[Stored items]
__________________________________________________
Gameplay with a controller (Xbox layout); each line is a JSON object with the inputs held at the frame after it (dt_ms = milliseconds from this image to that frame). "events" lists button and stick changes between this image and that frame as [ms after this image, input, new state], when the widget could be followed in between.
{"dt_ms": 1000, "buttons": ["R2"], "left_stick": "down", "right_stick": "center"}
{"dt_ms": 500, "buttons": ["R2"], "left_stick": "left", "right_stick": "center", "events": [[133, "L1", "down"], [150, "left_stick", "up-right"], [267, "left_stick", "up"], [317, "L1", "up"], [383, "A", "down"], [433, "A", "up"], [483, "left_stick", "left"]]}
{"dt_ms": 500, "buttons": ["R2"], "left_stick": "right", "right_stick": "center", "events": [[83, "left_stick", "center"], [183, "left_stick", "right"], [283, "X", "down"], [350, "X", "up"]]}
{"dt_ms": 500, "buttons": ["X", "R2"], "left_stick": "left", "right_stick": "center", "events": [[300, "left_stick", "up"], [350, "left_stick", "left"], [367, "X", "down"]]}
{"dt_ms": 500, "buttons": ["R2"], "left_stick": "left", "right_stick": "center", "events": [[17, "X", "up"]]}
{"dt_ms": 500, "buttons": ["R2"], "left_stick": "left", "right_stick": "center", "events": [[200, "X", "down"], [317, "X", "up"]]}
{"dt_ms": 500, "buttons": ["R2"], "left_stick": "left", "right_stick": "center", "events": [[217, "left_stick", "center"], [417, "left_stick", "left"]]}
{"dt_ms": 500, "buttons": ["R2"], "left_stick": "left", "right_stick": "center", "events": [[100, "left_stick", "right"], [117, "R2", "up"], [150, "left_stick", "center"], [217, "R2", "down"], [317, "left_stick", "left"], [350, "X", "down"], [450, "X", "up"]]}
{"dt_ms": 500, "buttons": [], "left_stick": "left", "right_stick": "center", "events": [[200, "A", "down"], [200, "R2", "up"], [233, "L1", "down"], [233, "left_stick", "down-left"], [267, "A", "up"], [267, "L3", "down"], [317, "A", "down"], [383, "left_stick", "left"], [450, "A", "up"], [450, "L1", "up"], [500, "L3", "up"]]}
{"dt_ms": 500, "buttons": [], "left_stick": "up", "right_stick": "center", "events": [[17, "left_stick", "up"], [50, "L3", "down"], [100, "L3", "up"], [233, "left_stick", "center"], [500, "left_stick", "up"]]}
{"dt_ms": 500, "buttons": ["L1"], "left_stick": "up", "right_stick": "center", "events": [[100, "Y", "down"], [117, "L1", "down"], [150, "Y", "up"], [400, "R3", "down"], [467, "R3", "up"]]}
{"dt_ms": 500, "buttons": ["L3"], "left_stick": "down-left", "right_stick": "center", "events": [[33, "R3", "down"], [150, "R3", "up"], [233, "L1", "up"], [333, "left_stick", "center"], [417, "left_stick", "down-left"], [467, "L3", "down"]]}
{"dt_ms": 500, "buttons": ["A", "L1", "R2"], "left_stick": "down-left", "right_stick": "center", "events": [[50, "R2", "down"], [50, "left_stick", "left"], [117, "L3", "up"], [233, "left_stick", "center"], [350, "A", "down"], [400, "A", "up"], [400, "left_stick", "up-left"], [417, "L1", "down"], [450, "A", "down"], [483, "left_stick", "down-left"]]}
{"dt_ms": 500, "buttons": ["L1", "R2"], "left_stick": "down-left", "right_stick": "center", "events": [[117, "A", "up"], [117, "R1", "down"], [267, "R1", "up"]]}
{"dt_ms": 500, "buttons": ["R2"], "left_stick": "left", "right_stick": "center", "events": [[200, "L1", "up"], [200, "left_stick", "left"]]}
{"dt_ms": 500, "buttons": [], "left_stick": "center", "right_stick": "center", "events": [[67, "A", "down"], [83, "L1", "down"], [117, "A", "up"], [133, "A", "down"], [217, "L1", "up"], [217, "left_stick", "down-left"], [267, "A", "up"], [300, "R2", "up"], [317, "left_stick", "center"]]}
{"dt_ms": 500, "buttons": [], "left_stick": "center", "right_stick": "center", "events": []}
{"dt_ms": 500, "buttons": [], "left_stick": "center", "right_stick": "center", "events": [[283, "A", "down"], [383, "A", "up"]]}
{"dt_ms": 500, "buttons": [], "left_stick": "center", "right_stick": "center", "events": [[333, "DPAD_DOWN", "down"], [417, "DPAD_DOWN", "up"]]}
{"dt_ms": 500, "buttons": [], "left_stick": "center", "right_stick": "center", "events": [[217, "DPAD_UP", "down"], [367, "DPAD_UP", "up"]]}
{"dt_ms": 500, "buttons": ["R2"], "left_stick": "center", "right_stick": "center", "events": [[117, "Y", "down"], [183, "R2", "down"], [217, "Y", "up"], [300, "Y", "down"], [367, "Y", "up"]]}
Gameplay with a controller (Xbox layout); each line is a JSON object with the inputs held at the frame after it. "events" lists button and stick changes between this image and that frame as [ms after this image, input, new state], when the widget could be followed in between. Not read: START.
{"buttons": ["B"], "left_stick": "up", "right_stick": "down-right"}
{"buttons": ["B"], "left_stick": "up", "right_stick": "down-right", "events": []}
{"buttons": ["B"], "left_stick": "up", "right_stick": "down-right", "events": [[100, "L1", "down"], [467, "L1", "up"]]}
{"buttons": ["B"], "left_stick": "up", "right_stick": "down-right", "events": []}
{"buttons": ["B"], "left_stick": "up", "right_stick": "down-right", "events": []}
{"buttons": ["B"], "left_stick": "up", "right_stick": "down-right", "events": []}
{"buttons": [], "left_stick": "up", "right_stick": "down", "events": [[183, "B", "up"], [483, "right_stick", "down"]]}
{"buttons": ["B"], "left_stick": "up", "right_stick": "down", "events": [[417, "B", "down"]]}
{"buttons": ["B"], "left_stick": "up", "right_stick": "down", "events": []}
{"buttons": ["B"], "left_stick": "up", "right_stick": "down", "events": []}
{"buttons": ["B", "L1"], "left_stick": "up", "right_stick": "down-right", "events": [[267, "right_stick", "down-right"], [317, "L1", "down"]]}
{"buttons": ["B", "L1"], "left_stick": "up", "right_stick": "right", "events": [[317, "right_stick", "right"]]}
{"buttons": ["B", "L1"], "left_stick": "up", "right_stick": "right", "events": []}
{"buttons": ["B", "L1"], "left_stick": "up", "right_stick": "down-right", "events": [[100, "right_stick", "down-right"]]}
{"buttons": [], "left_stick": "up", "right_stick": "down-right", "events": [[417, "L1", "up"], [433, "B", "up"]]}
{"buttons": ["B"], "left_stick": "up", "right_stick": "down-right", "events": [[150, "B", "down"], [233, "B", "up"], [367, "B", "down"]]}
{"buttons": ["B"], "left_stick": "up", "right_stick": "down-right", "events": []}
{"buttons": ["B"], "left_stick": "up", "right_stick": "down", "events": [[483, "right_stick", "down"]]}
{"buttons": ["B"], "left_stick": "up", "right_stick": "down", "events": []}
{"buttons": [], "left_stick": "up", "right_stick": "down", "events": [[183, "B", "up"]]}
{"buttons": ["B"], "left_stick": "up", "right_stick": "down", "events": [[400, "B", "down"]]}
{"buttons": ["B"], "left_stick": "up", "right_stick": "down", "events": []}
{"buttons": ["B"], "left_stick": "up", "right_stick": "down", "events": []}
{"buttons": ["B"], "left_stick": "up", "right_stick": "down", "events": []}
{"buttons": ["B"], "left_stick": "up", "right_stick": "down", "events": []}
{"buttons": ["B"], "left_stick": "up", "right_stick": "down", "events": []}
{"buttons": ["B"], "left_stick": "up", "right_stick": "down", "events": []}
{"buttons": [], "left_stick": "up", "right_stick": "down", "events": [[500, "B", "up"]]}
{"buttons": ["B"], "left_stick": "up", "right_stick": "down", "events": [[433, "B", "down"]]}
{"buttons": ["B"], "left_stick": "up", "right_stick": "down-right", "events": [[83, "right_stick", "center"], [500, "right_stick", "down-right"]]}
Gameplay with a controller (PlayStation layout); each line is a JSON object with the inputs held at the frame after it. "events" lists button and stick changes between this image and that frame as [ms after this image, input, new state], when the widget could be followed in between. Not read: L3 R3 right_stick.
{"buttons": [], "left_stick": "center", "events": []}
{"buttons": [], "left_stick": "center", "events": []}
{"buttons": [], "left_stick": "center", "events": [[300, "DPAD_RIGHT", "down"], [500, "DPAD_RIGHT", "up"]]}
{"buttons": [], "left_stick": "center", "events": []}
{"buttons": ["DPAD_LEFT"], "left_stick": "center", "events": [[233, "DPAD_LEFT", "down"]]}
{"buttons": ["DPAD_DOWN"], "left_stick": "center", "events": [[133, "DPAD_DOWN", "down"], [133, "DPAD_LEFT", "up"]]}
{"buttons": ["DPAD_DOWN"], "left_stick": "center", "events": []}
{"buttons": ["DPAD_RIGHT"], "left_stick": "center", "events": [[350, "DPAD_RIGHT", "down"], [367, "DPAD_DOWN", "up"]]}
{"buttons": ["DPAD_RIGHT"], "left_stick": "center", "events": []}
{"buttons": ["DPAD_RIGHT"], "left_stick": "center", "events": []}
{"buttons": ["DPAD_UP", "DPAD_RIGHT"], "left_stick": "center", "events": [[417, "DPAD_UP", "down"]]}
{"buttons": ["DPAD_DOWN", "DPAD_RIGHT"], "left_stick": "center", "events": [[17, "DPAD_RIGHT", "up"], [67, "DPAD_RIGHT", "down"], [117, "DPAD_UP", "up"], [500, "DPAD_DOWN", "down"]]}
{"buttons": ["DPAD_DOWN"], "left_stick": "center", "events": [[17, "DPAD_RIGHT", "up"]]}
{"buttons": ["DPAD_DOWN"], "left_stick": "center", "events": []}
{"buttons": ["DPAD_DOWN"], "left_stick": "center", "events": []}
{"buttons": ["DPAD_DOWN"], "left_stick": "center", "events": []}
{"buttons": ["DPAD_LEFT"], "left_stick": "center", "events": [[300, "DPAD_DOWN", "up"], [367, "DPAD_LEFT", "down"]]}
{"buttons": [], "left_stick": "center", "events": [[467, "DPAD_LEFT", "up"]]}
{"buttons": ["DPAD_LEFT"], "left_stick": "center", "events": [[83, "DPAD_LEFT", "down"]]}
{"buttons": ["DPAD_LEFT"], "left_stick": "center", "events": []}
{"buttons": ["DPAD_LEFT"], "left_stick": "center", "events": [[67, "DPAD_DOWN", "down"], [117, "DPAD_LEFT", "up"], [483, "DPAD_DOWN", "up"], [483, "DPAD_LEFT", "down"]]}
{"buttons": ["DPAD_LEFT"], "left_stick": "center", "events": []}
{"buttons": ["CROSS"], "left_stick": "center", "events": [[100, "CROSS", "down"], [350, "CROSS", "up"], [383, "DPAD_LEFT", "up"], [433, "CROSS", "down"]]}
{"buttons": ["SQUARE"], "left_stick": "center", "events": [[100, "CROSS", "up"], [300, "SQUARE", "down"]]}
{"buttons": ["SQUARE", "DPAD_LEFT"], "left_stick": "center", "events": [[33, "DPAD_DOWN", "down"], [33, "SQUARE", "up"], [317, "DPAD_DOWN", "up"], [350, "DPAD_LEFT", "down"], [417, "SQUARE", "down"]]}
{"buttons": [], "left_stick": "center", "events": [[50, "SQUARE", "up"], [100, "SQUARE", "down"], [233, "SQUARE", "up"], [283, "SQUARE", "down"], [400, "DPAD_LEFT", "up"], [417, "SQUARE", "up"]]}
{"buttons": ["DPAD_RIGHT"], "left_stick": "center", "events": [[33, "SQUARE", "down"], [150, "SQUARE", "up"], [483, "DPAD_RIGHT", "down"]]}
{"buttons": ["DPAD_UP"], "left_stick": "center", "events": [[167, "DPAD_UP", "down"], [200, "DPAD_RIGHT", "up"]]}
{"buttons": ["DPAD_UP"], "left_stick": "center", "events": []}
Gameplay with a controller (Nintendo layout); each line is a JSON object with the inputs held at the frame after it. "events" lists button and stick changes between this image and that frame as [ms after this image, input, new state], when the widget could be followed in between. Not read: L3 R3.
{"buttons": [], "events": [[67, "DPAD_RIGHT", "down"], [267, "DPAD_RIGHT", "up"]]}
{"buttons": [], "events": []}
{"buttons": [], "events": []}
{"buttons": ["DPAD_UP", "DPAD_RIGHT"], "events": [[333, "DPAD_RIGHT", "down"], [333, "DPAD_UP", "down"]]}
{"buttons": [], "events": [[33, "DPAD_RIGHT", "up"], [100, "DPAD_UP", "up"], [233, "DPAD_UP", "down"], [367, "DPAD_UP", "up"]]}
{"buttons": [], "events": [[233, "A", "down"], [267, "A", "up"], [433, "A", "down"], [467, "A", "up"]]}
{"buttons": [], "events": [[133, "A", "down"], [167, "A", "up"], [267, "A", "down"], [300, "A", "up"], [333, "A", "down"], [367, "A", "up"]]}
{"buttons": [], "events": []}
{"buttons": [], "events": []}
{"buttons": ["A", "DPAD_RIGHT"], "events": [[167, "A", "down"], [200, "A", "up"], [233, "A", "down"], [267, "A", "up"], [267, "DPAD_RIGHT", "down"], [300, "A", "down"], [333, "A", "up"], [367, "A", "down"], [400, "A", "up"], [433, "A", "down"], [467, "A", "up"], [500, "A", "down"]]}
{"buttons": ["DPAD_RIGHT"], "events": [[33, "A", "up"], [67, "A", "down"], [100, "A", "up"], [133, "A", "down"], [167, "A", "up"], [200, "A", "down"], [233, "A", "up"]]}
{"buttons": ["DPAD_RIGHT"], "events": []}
__________________________________________________
§ What you are asked to do:
I need every line of the data that has the word "each"; please list them.

§ Solution to this problem:
Gameplay with a controller (Xbox layout); each line is a JSON object with the inputs held at the frame after it (dt_ms = milliseconds from this image to that frame). "events" lists button and stick changes between this image and that frame as [ms after this image, input, new state], when the widget could be followed in between.
Gameplay with a controller (Xbox layout); each line is a JSON object with the inputs held at the frame after it. "events" lists button and stick changes between this image and that frame as [ms after this image, input, new state], when the widget could be followed in between. Not read: START.
Gameplay with a controller (PlayStation layout); each line is a JSON object with the inputs held at the frame after it. "events" lists button and stick changes between this image and that frame as [ms after this image, input, new state], when the widget could be followed in between. Not read: L3 R3 right_stick.
Gameplay with a controller (Nintendo layout); each line is a JSON object with the inputs held at the frame after it. "events" lists button and stick changes between this image and that frame as [ms after this image, input, new state], when the widget could be followed in between. Not read: L3 R3.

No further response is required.